:: Work instruction ::
Would you output all the lines below precisely as they stand, leaving each picture out?

** Opening Data extract block **

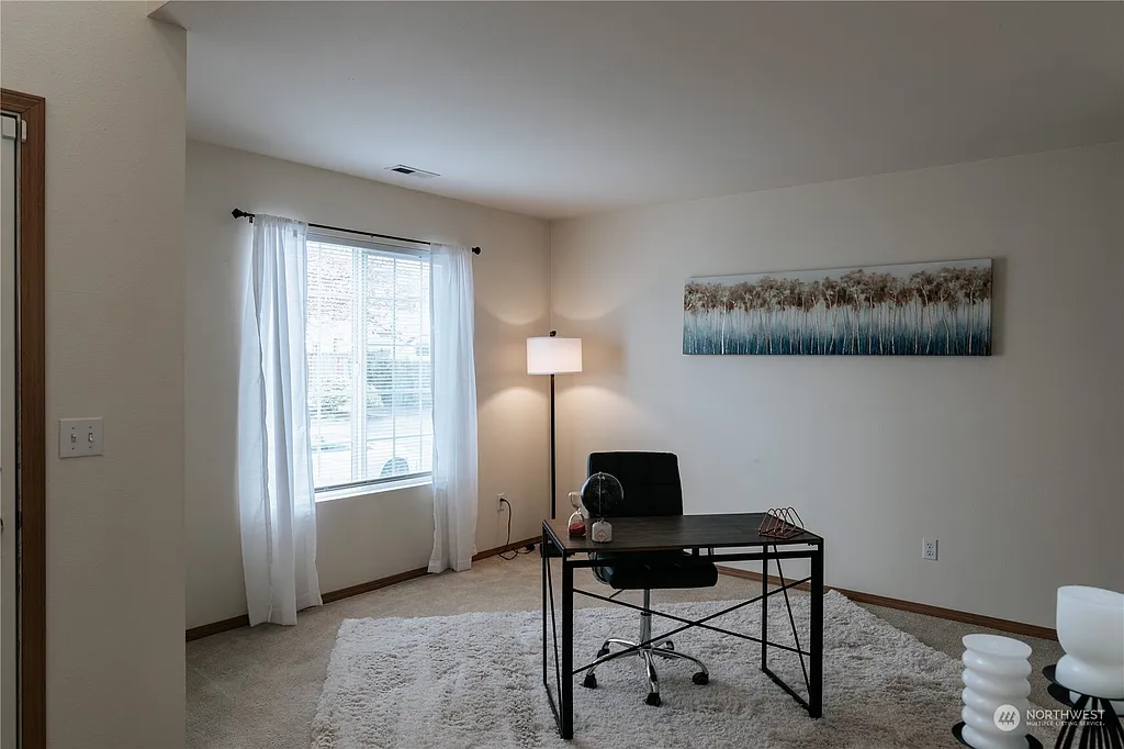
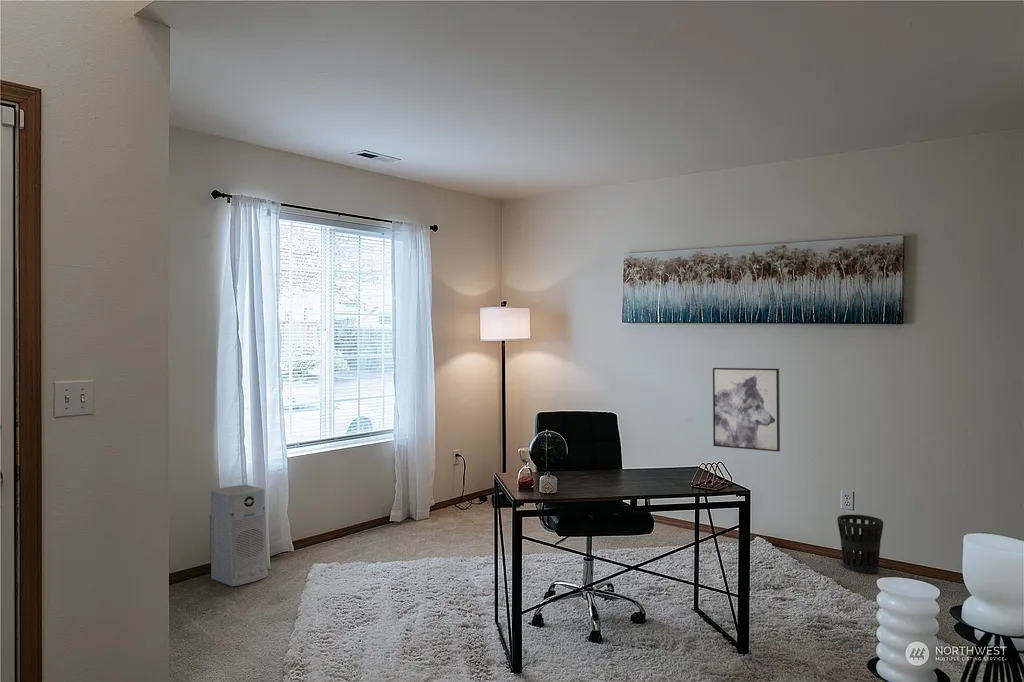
+ wastebasket [836,513,884,575]
+ air purifier [209,484,269,587]
+ wall art [712,367,781,453]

** Closing Data extract block **

:: Solution to the problem ::
+ wastebasket [836,513,884,575]
+ air purifier [209,484,269,587]
+ wall art [712,367,781,453]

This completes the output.